Brief → A single number is required: how many lines of the listing below include the word "города".

Data →
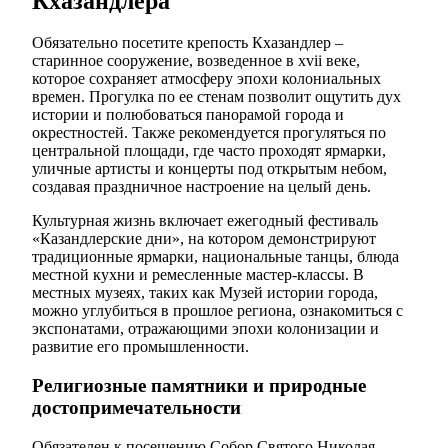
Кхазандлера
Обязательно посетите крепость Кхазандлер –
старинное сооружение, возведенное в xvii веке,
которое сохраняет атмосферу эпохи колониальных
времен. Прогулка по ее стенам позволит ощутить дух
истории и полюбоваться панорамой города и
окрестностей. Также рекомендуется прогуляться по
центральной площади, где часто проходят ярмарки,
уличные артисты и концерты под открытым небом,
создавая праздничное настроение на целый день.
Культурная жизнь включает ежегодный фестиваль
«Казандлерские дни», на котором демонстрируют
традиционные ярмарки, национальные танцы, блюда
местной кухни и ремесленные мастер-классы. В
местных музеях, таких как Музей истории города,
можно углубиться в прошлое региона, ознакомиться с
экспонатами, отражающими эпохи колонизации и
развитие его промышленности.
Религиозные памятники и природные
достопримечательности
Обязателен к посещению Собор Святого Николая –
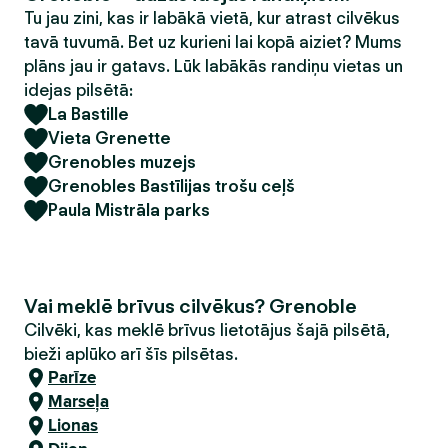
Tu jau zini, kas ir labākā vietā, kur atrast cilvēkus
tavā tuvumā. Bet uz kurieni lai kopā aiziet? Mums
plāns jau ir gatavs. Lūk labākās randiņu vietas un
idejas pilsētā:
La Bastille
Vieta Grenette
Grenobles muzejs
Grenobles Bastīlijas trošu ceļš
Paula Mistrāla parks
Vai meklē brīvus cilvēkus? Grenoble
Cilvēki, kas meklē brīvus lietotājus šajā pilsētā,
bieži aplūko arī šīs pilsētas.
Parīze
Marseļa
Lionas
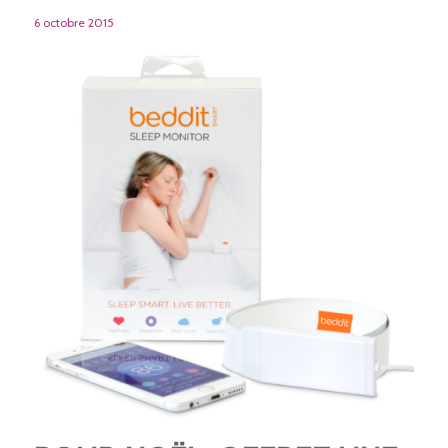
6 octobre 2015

...

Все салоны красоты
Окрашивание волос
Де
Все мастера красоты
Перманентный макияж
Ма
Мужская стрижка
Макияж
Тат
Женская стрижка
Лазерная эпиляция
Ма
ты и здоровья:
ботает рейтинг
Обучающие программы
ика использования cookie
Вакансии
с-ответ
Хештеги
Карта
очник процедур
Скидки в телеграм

...

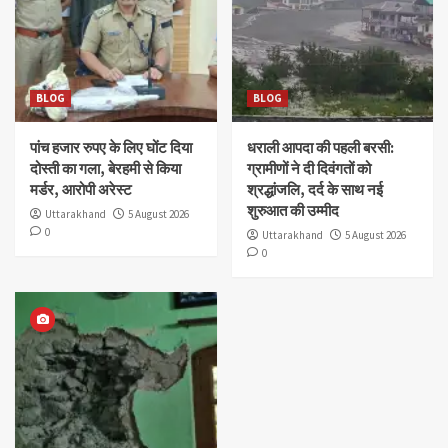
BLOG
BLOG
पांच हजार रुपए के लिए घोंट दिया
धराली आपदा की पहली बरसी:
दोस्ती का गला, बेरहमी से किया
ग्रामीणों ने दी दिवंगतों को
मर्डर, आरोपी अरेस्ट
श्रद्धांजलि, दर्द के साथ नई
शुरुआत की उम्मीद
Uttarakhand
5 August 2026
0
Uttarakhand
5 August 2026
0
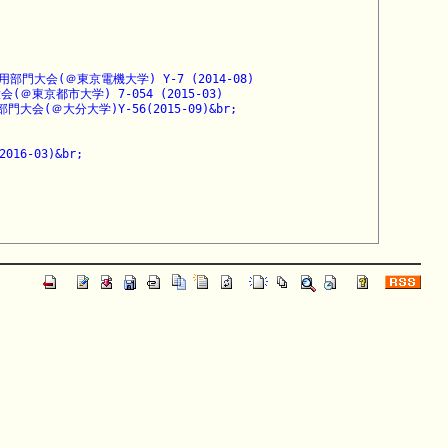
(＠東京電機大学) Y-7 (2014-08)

Exercise result → 2